• _Vorgelegter Text_
------

OLG Düsseldorf – Az.: 5 Ss (OWi) 294/88 – 236/88 I – Beschluss vom 19.08.1988
Die Rechtsbeschwerde wird zugelassen.
Das angefochtene Urteil wird mit den Feststellungen aufgehoben.
Die Sache wird zur neuer Verhandlung und Entscheidung, auch über die Kosten der Rechtsbeschwerde, an eine andere Abteilung des Amtsgerichts zurückverwiesen.
Gründe
Das Amtsgericht hat gegen den Betroffenen wegen fahrlässiger Zuwiderhandlung in zwei Fällen gegen §§ 49 Abs. 9 und 11 StVZO, 23 StVO zwei Geldbußen von jeweils 150 DM festgesetzt. Hiergegen richtet sich der Antrag des Betroffenen auf Zulassung der Rechtsbeschwerde, mit der er die Verletzung sachlichen Rechts rügt.
Der Senat läßt die Rechtsbeschwerde gemäß § 80 Abs. 1 OWiG zur Sicherung einer einheitlichen Rechtsprechung zu. Das danach zulässige Rechtsmittel führt zur Aufhebung des angefochtenen Urteils und zur Zurückverweisung der Sache an das Amtsgericht.

------

• _Bereitgestellte Daten_

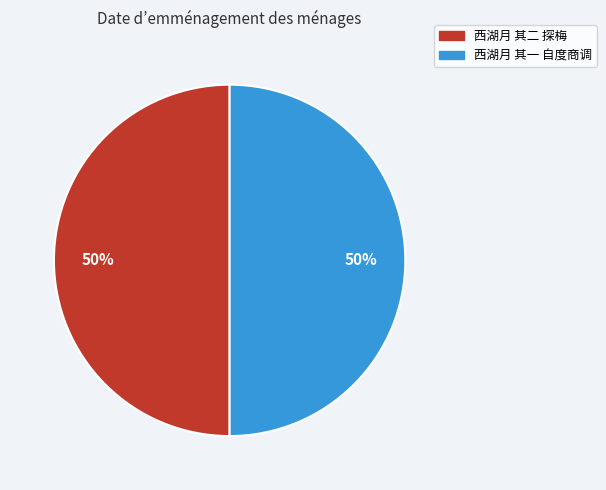

Is it true that 西湖月 其一 自度商调 is 50% of the pie?

True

------

• _Erforderliche Schritte_
[A] Geben Sie die Passage des Beschlusses von „Die Sache wird“ bis „sachlichen Rechts rügt.“ wortgetreu wieder.
[B] Wie hoch ist laut Beschluss jede der beiden Geldbußen, die das Amtsgericht gegen den Betroffenen festgesetzt hat?
Stützen Sie sich ausschließlich auf den Beschluss.

• _Antworten je Aufgabe_
[A]
Die Sache wird zur neuer Verhandlung und Entscheidung, auch über die Kosten der Rechtsbeschwerde, an eine andere Abteilung des Amtsgerichts zurückverwiesen.
Gründe
Das Amtsgericht hat gegen den Betroffenen wegen fahrlässiger Zuwiderhandlung in zwei Fällen gegen §§ 49 Abs. 9 und 11 StVZO, 23 StVO zwei Geldbußen von jeweils 150 DM festgesetzt. Hiergegen richtet sich der Antrag des Betroffenen auf Zulassung der Rechtsbeschwerde, mit der er die Verletzung sachlichen Rechts rügt.

[B] Jede Geldbuße beträgt 150 DM.